R. >> My whole life I’ve been fairly slender, even thin and skinny at times (helloooo wedding photos!). I’ve never, however, been a “fit” girl. Sure, as a teen I played soccer and was a pretty good swimmer. In my twenties I even followed a cute boy into a volleyball team… for a few weeks.
But now that I’ve gained the baby weight, lost some of it and managed to screw my knees up the day before the delivery by squatting (*snap* help, I can’t get up!), I’ve felt this overwhelming urge that I should be getting fit. I should be working out, at least for my health and flexibility if not so much for the weight loss (even though my usual size 4 body is now a size 12 – which really surprises me because I look in the mirror and just don’t see it! But then again, my jeans love reminding me… ew.)
So, thinking myself all smart and cool, one day as I was doing the groceries with a friend while the baby was at home with Dad, I spotted a yoga mat and jumping rope. Yes, you read that right. My grocery store sells exercise equipment.

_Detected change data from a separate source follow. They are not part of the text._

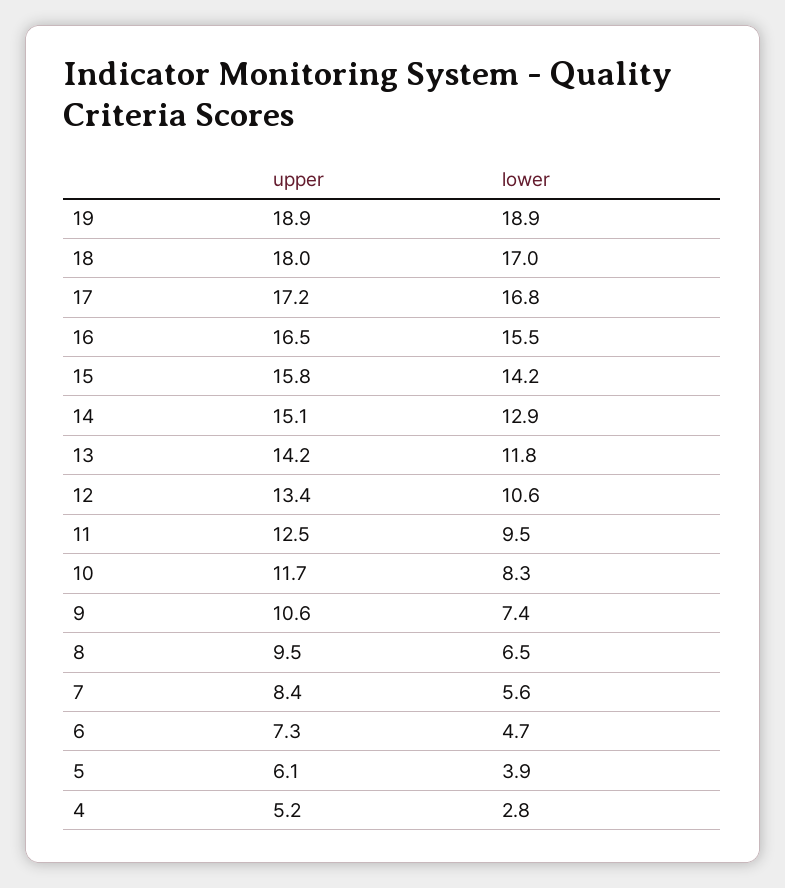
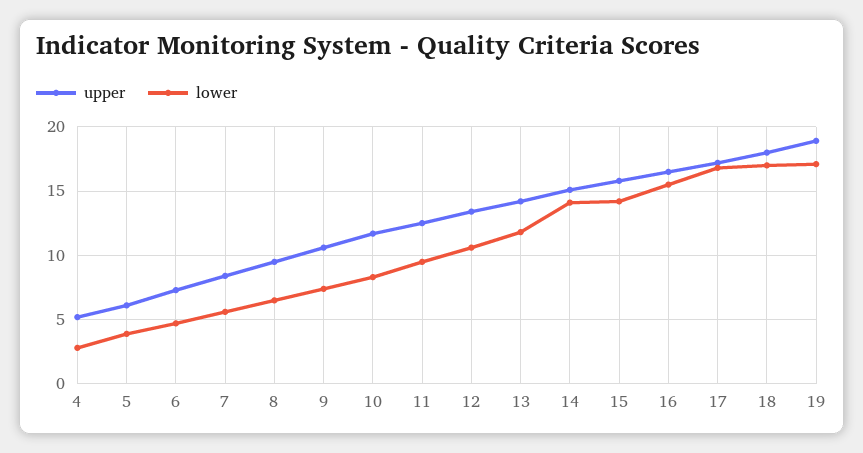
  {
    "upper": {
      "19": 18.9,
      "18": 18,
      "17": 17.2,
      "16": 16.5,
      "15": 15.8,
      "14": 15.1,
      "13": 14.2,
      "12": 13.4,
      "11": 12.5,
      "10": 11.7,
      "9": 10.6,
      "8": 9.5,
      "7": 8.4,
      "6": 7.3,
      "5": 6.1,
      "4": 5.2
    },
    "lower": {
-     "19": 18.9,
+     "19": 17,
      "18": 17,
      "17": 16.8,
      "16": 15.5,
      "15": 14.2,
-     "14": 12.9,
+     "14": 14,
      "13": 11.8,
      "12": 10.6,
      "11": 9.5,
      "10": 8.3,
      "9": 7.4,
      "8": 6.5,
      "7": 5.6,
      "6": 4.7,
      "5": 3.9,
      "4": 2.8
    }
  }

After Christmas. Smart marketing, right?? I’m happy to say that I’ve actually used the yoga mat – twice. And the jump rope is still in mint condition in the box. Maybe if I leave it there, its value will go up?
I’m sure I’m not the only Mom who’s feeling the guilt of fitness. Especially being in my early 30s, just like investing in a retirement fund, I know I need to invest in my body for my daughter’s sake.
And that’s another reason why I love Drew Barrymore. When interviewed by USA Today, she stood up for “real” baby bodies and the impossible expectations of finding your old body back so quick (I’m totally thumbing my nose at you, V.).
“It takes time. Screw these impossible expectations. I’m doing it very healthy and sensibly. You gotta be nice to yourself. What kind of parent are you going to be if you’re to be berating yourself in the mirror? I want to instill in her that when she’s happy on the inside she’ll be the most beautiful on the outside. I have to live by that same mantra and it’s a lot easier because I get to eat,” says Barrymore.
Rock on, Drew. And rock on flabby orange-peel tummy. Most days I hate you. Some days I look at you like you’re my battle scars. And then when it’s time to pay special attention to my husband, well I don’t like you so much anymore. But that’s a whole other blog post.
So, I guess this is the point where I should stop lamenting and just start dating my yoga mat, right? Ugh…
What did YOU do to get your body back?